2.3. Pemberdayaan Masyarakat
Pemberdayaan masyarakat sebagai konsep dalam pembangunan memiliki perspektif yang luas. Menurut Pranarka dalam Roesmidi dan Riza R. 2006,
pemberdayaan diartikan pembangunan kekuasaan yang adil equitable sharing power sehingga meningkatkan kesadaran politis dan kekuasaan kelompok yang
lemah serta memperbesar pengaruh mereka terhadap sumber daya alami dan pengelolaannya secara berkelanjutan. Dari hal tersebut dapat kita pahami bahwa
pemberdayaan menuntut kekuasaan yang adil sesuai dengan kelompok manapun baik kelompok lemah maupun kelompok yang tergolong kuat. Jadi, pembangunan tidak
hanya sekedar ditanggung oleh kelompok yang kuat dan besar, namun segala pihak yang terlibat.
Menurut konsep John Friedmann 1987, pemberdayaan masyarakat harus berawal dari pemberdayaan rumah tangga yang mencakup tiga hal, yaitu:
a. Pemberdayaan sosial ekonomi yang difokuskan pada upaya menciptakan akses
bagi setiap rumah tangga dalam proses produksi seperti akses informasi, pengetahuan dan ketrampilan, akses untuk berpartisipasi dalam organisasi sosial
dan akses kepada sumber-sumber keuangan. b.
Pemberdayaan politik difokuskan pada upaya menciptakan akses bagi setiap rumah tangga ke dalam proses pengambilan keputusan publik yang
mempengaruhi masa depannya. Pemberdayaan politik masyarakat tidak hanya sebatas proses pemilihan umum, akan tetapi juga kemampuan untuk
mengemukakan pendapat, melakukan kegiatan kolektif atau bergabung dalam berbagai asosiasi politik, gerakan sosial atau kelompok kepentingan.
c. Pemberdayaan psikologis difokuskan pada upaya membangun kepercayaan diri
bagi setiap rumah tangga yang lemah. Kepercayaan diri pada hakikatnya merupakan hasil dari proses pemberdayaan sosial ekonomi dan pemberdayaan
politik. Konsep pemberdayaan merupakan sebuah konsep yang masih terlalu umum
dan tidak menyentuh akar permasalahan. Namun yang terpenting dari konsep pemberdayaan adalah memberikan power kepada yang powerless, karena hanya
apabila memiliki power maka mereka akan dapat melaksanakan proses aktualisasi eksistensi. Konsep ini menjadi pola dasar dari gerakan pemberdayaan atau
empowerment, yang mengamanatkan kepada peluang power dan menekankan keberpihakan kepada yang the powerless. Pada dasarnya gerakan pemberdayaan ingin
agar semua dapat memiliki kekuatan yang menjadi modal dasar dari proses aktualisasi eksistensi.
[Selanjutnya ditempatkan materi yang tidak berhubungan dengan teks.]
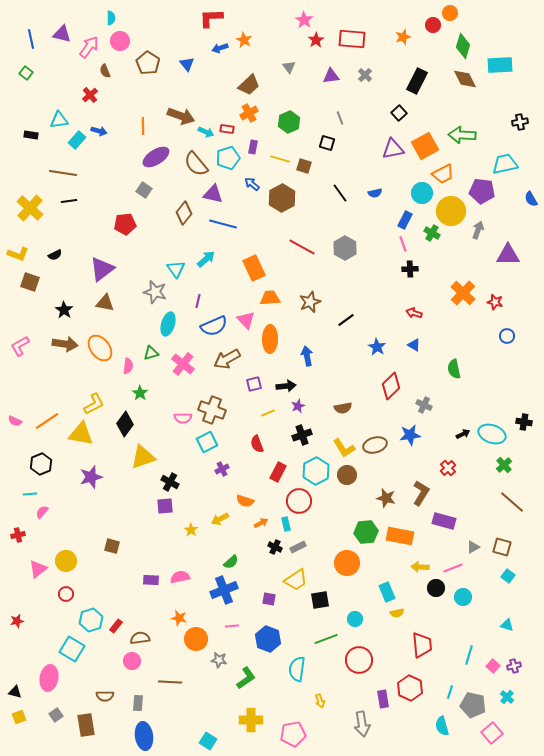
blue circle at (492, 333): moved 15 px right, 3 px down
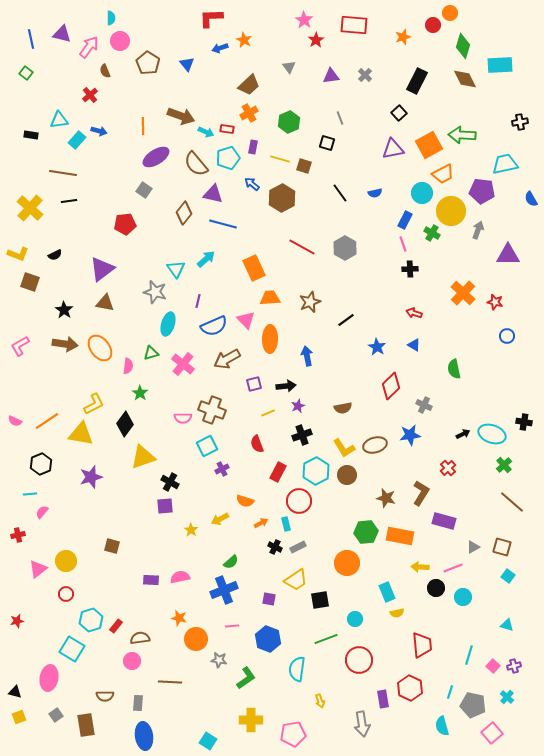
red rectangle at (352, 39): moved 2 px right, 14 px up
orange square at (425, 146): moved 4 px right, 1 px up
cyan square at (207, 442): moved 4 px down
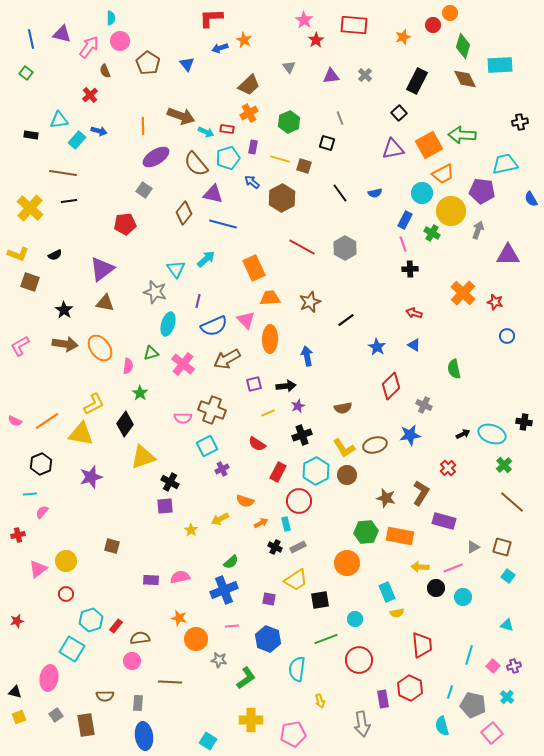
blue arrow at (252, 184): moved 2 px up
red semicircle at (257, 444): rotated 36 degrees counterclockwise
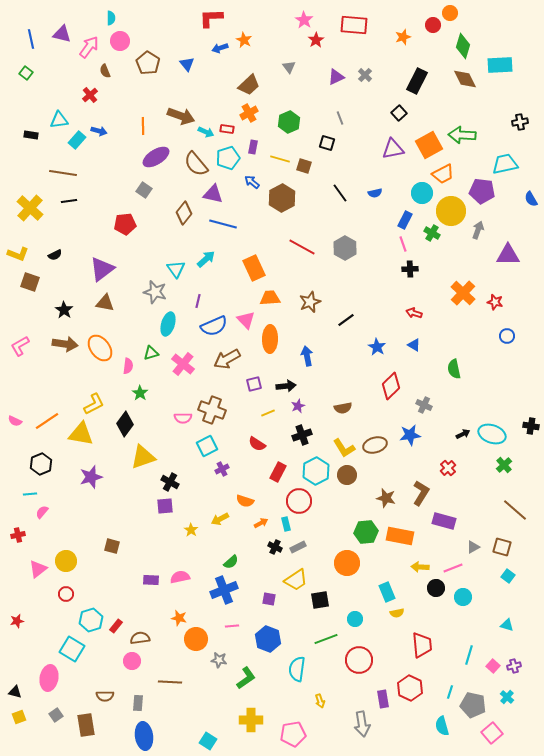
purple triangle at (331, 76): moved 5 px right, 1 px down; rotated 18 degrees counterclockwise
black cross at (524, 422): moved 7 px right, 4 px down
brown line at (512, 502): moved 3 px right, 8 px down
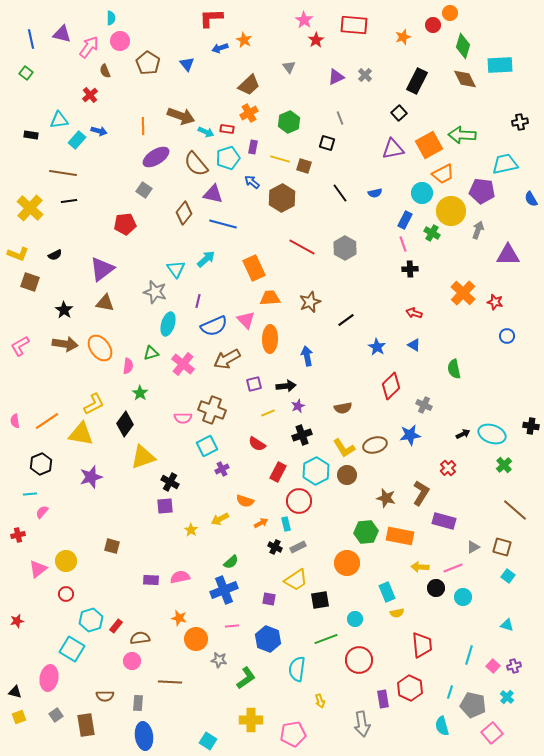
pink semicircle at (15, 421): rotated 56 degrees clockwise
Pemberdayaan masyarakat pada hakekatnya tidak hanya ditujukan secara individual, akan tetapi juga secara kolektif, sebagai bagian dari aktualisasi eksistensi
manusia. Dengan demikian manusia menjadi tolok ukur normatif, yang menempatkan konsep pemberdayaan masyarakat sebagai bagian dari upaya membangun eksistensi
pribadi, keluarga dan masyarakat bahkan bangsa sebagai aktualisasi kemanusiaan yang adil dan beradab. Oleh karena itu, dalam pemberdayaan masyarakat perlu
pengenalan akan hakikat manusia yang diharapkan dapat memberi sumbangan ataupun menambah wawasan ketika menerapkan konsep atau pada masyarakat.
Secara spesifik pemberdayaan masyarakat juga tertuang dalam Pembangunan Nasional Propenas yang menjelaskan tentang peningkatan pemberdayaan
masyarakat melalui penguatan organisasi, pemberdayaan masyarakat miskin, dan pemberdayaan keswadayaan masyarakat sebagaimana diatur dalam Undang-Undang
Nomor 25 Tahun 2004 tentang Sistem Pembangunan Nasional. Di dalam Undang- Undang tersebut dinyatakan tentang prinsip-prinsip demokratisasi berdasar
kebersamaan, berkeadilan, berkelanjutan, berwawasan lingkungan, serta kemandirian dengan menjaga keseimbangan, kemajuan dan kesatuan nasional.
Kelembagaan yang menangani pemberdayaan masyarakat di tingkat pusat dibentuk Direktorat Jenderal Pemberdayaan Masyarakat Desa yang berada
di lingkungan Departemen Dalam Negeri. Sedangkan di daerah dibentuk Dinas atau Lembaga Teknis Daerah, Badan atau Kantor Pemberdayaan Masyarakat sesuai
dengan kondisi daerah masing-masing.